• WHAT NEEDS TO BE DONE: Show the lines below where "property" occurs.

• DATA TO PROCESS:

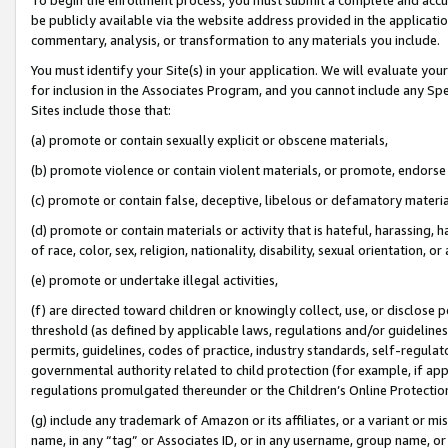
be publicly available via the website address provided in the application
commentary, analysis, or transformation to any materials you include.
You must identify your Site(s) in your application. We will evaluate your 
for inclusion in the Associates Program, and you cannot include any Speci
Sites include those that:
(a) promote or contain sexually explicit or obscene materials,
(b) promote violence or contain violent materials, or promote, endorse 
(c) promote or contain false, deceptive, libelous or defamatory materi
(d) promote or contain materials or activity that is hateful, harassing, h
of race, color, sex, religion, nationality, disability, sexual orientation, or
(e) promote or undertake illegal activities,
(f) are directed toward children or knowingly collect, use, or disclose
threshold (as defined by applicable laws, regulations and/or guidelines);
permits, guidelines, codes of practice, industry standards, self-regulat
governmental authority related to child protection (for example, if app
regulations promulgated thereunder or the Children’s Online Protection
(g) include any trademark of Amazon or its affiliates, or a variant or 
name, in any “tag” or Associates ID, or in any username, group name, or 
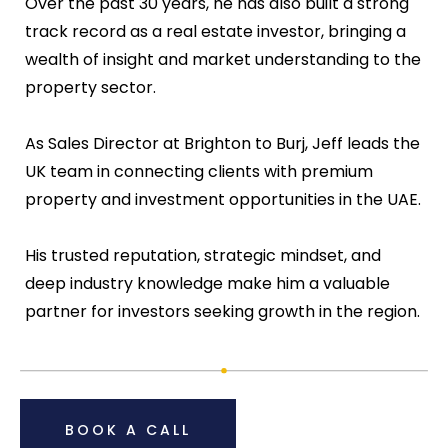
Over the past 30 years, he has also built a strong
track record as a real estate investor, bringing a
wealth of insight and market understanding to the
property sector.
As Sales Director at Brighton to Burj, Jeff leads the
UK team in connecting clients with premium
property and investment opportunities in the UAE.
His trusted reputation, strategic mindset, and
deep industry knowledge make him a valuable
partner for investors seeking growth in the region.
BOOK A CALL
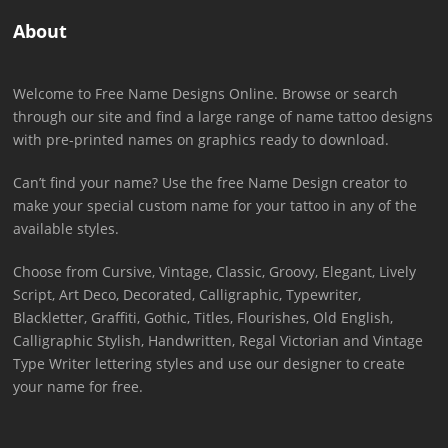
About
Welcome to Free Name Designs Online. Browse or search
through our site and find a large range of name tattoo designs
with pre-printed names on graphics ready to download.
Can’t find your name? Use the free Name Design creator to
make your special custom name for your tattoo in any of the
available styles.
Choose from Cursive, Vintage, Classic, Groovy, Elegant, Lively
Script, Art Deco, Decorated, Calligraphic, Typewriter,
Blackletter, Graffiti, Gothic, Titles, Flourishes, Old English,
Calligraphic Stylish, Handwritten, Regal Victorian and Vintage
Type Writer lettering styles and use our designer to create
your name for free.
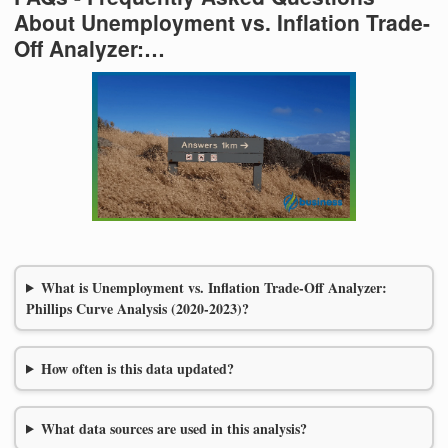
About Unemployment vs. Inflation Trade-
Off Analyzer:…
What is Unemployment vs. Inflation Trade-Off Analyzer:
Phillips Curve Analysis (2020-2023)?
How often is this data updated?
What data sources are used in this analysis?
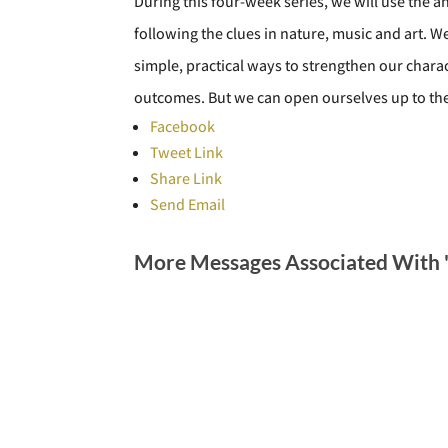
During this four-week series, we will use the
following the clues in nature, music and art. W
simple, practical ways to strengthen our chara
outcomes. But we can open ourselves up to the a
Facebook
Tweet Link
Share Link
Send Email
More Messages Associated With 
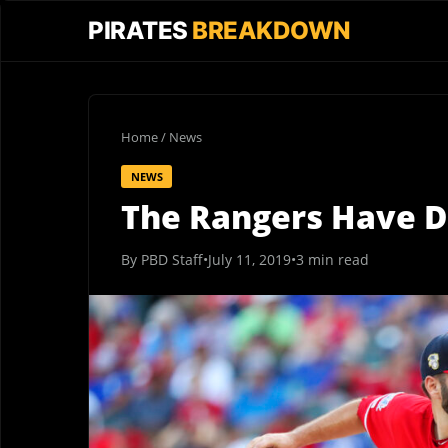
PIRATES
BREAKDOWN
Home
/
News
NEWS
The Rangers Have D
By PBD Staff
•
July 11, 2019
•
3 min read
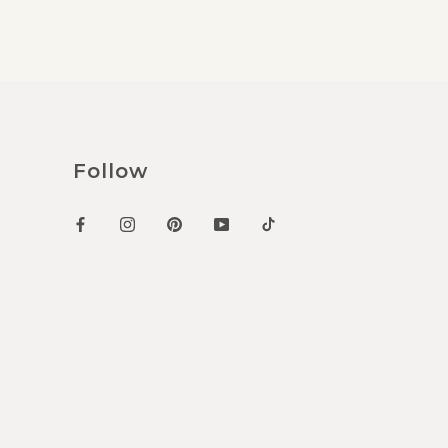
Follow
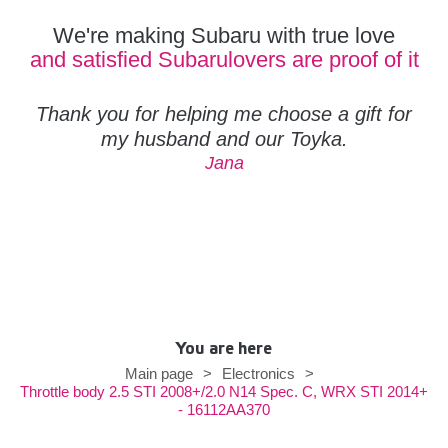
We're making Subaru with true love
and satisfied Subarulovers are proof of it
Thank you for helping me choose a gift for
my husband and our Toyka.
Jana
You are here
Main page
>
Electronics
>
Throttle body 2.5 STI 2008+/2.0 N14 Spec. C, WRX STI 2014+
- 16112AA370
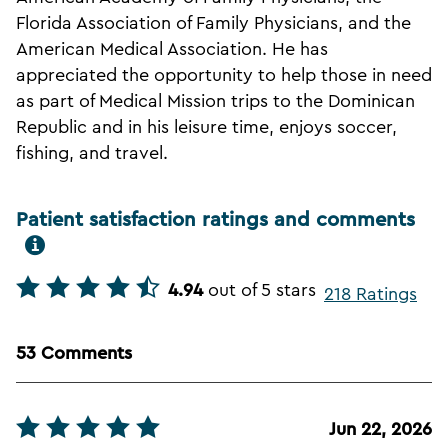
Florida Association of Family Physicians, and the
American Medical Association. He has
appreciated the opportunity to help those in need
as part of Medical Mission trips to the Dominican
Republic and in his leisure time, enjoys soccer,
fishing, and travel.
Patient satisfaction ratings and comments
4.94
out of 5 stars
218 Ratings
53 Comments
Jun 22, 2026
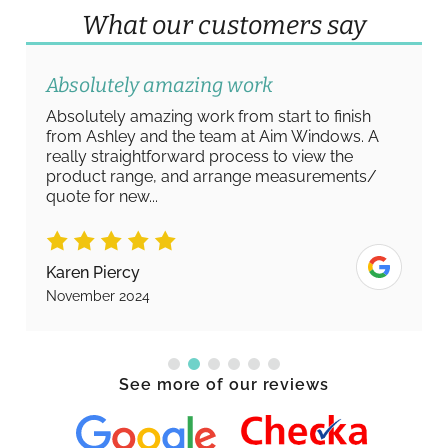
What our customers say
Absolutely amazing work
Absolutely amazing work from start to finish
from Ashley and the team at Aim Windows. A
really straightforward process to view the
product range, and arrange measurements/
quote for new...
Karen Piercy
November 2024
See more of our reviews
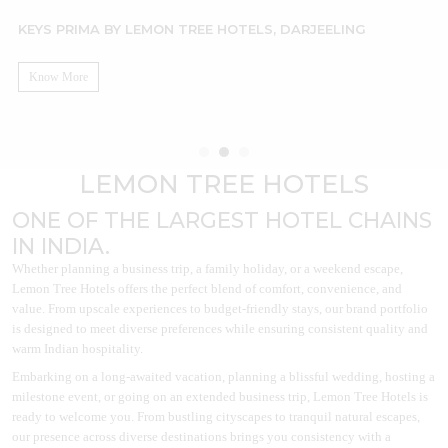
KEYS PRIMA BY LEMON TREE HOTELS, DARJEELING
L
Know More
LEMON TREE HOTELS
ONE OF THE LARGEST HOTEL CHAINS
IN INDIA.
Whether planning a business trip, a family holiday, or a weekend escape,
Lemon Tree Hotels offers the perfect blend of comfort, convenience, and
value. From upscale experiences to budget-friendly stays, our brand portfolio
is designed to meet diverse preferences while ensuring consistent quality and
warm Indian hospitality.
Embarking on a long-awaited vacation, planning a blissful wedding, hosting a
milestone event, or going on an extended business trip, Lemon Tree Hotels is
ready to welcome you. From bustling cityscapes to tranquil natural escapes,
our presence across diverse destinations brings you consistency with a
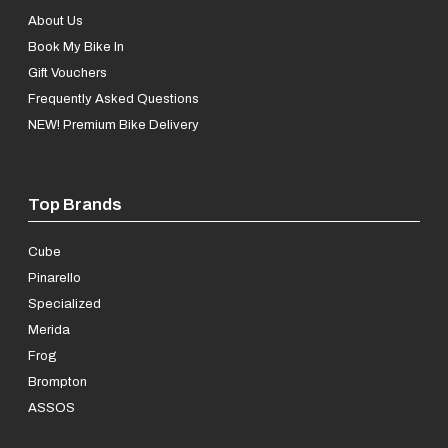
About Us
Book My Bike In
Gift Vouchers
Frequently Asked Questions
NEW! Premium Bike Delivery
Top Brands
Cube
Pinarello
Specialized
Merida
Frog
Brompton
ASSOS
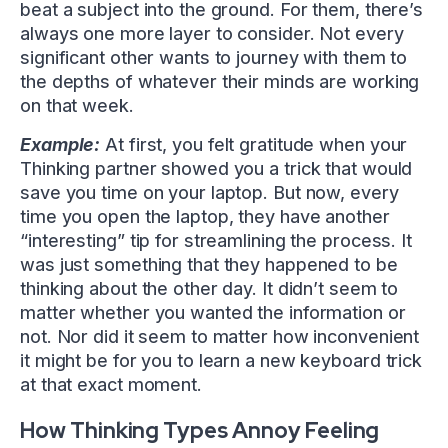
beat a subject into the ground. For them, there’s
always one more layer to consider. Not every
significant other wants to journey with them to
the depths of whatever their minds are working
on that week.
Example:
At first, you felt gratitude when your
Thinking partner showed you a trick that would
save you time on your laptop. But now, every
time you open the laptop, they have another
“interesting” tip for streamlining the process. It
was just something that they happened to be
thinking about the other day. It didn’t seem to
matter whether you wanted the information or
not. Nor did it seem to matter how inconvenient
it might be for you to learn a new keyboard trick
at that exact moment.
How Thinking Types Annoy Feeling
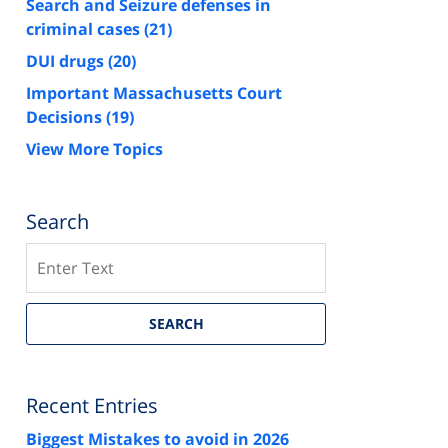
Search and Seizure defenses in
criminal cases
(21)
DUI drugs
(20)
Important Massachusetts Court
Decisions
(19)
View More Topics
Search
Search
SEARCH
Recent Entries
Biggest Mistakes to avoid in 2026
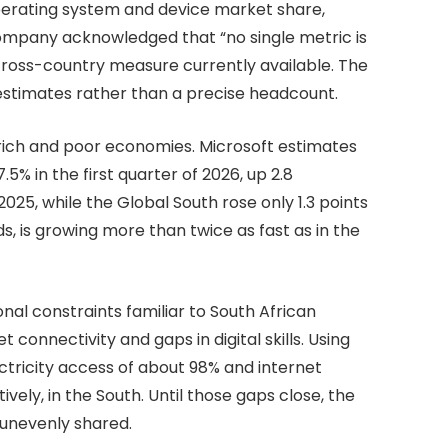
operating system and device market share,
ompany acknowledged that “no single metric is
cross-country measure currently available. The
 estimates rather than a precise headcount.
ich and poor economies. Microsoft estimates
5% in the first quarter of 2026, up 2.8
25, while the Global South rose only 1.3 points
ds, is growing more than twice as fast as in the
onal constraints familiar to South African
et connectivity and gaps in digital skills. Using
ectricity access of about 98% and internet
vely, in the South. Until those gaps close, the
n unevenly shared.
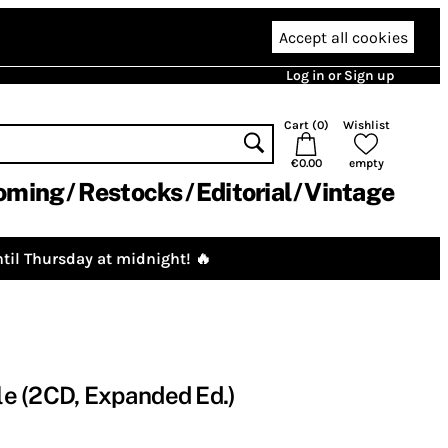
Accept all cookies
Log in or Sign up
Cart (
0
)
Wishlist
€0.00
empty
oming
Restocks
Editorial
Vintage
til Thursday at midnight! 🔥
lle (2CD, Expanded Ed.)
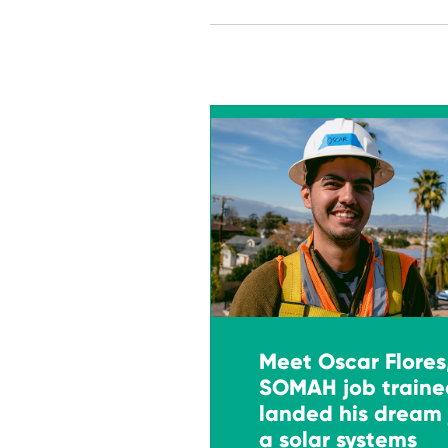
Meet Oscar Flores
SOMAH job traine
landed his dream 
a solar systems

• ANSWER FOR THIS EXERCISE:
property sector.
property and investment opportunities in the UAE.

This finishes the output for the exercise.